Many international news stories quietly slip past us, but every now and then one makes you pause. Recently, it came out that the British prime minister used a burner phone during an official visit to Beijing. His team reportedly avoided personal phones altogether, relying instead on temporary email accounts, notepads, and pens.
What’s more surprising isn’t the behaviour itself, it’s that this is now considered normal in international diplomacy.
So naturally, the question pops up.
Are our phones really that easy to spy on?
Not exactly easy. But possible. And sometimes uncomfortably so.
At first, it sounds like paranoia. But when you think about it, it actually makes grim sense.
Modern phones are amazing devices. They’re always switched on, always connected, always listening for something: calls, messages, location, updates. They track where we go, what we search, who we talk to, and what we like. In many ways, they’re no longer just phones. They’re personal diaries we carry in our pockets.
For powerful people like prime ministers or political leaders, this is a real risk. Those who want their information don’t wait for mistakes. They don’t need you to click a suspicious link. In some cases, they can send a message you never even see and still gain access.
Against that level of threat, even the most secure phone isn’t foolproof. That’s why officials fall back on burner phones, disconnected devices, and old-fashioned pen and paper during sensitive meetings.
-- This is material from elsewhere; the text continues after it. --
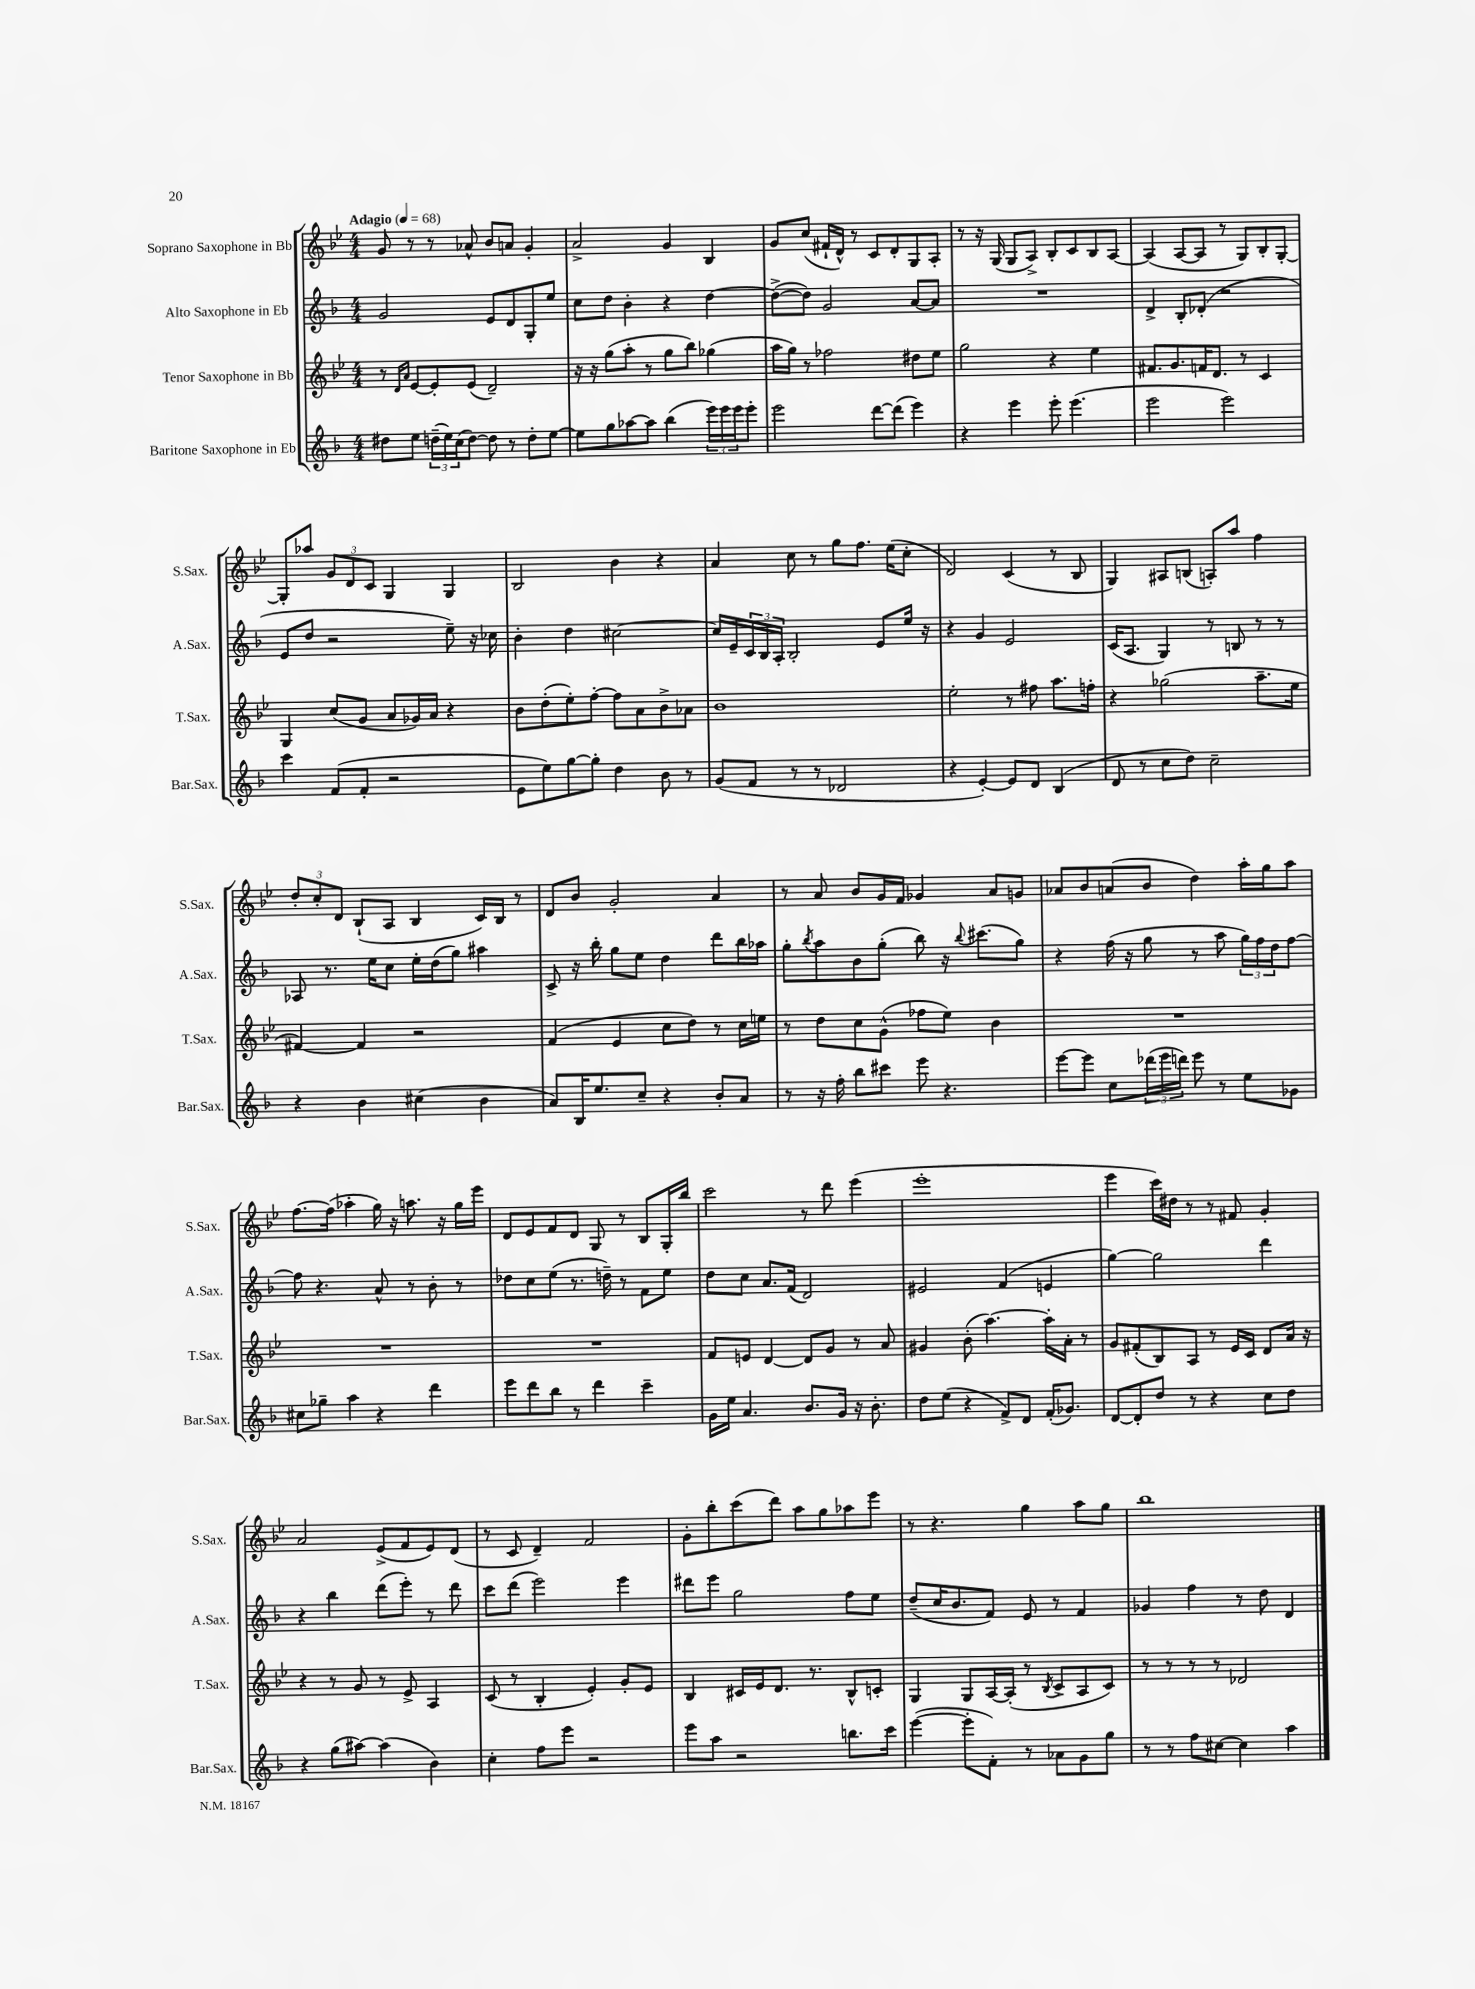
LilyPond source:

So yes, if someone is determined enough to break into a prime minister’s phone, they probably can.
But what about the rest of us?
This is where an important difference comes in: ability versus interest.
Just because something can be done doesn’t mean it’s worth doing. The tools used to spy on world leaders cost enormous amounts of money and effort. Most ordinary people simply aren’t important enough to justify that level of attention.
Instead, everyday people usually get caught out in much simpler ways:
- Fake emails or messages
- Dodgy apps
- Weak or reused passwords
- Data leaks from companies
- Being talked into sharing information
In short, most people aren’t “hacked”. They’re tricked.
Phones aren’t unsafe because companies don’t know what they’re doing. They’re unsafe because they’re incredibly complicated, rely on massive global networks, and are designed to prioritise convenience over caution.
Yes, if governments can spy on prime ministers, they technically can spy on anyone. But they usually won’t unless you’re influential, visible, or unusually exposed.
The real risk isn’t that someone is secretly watching you. The real risk is that many of us share so much of our lives so openly that no spying is needed at all.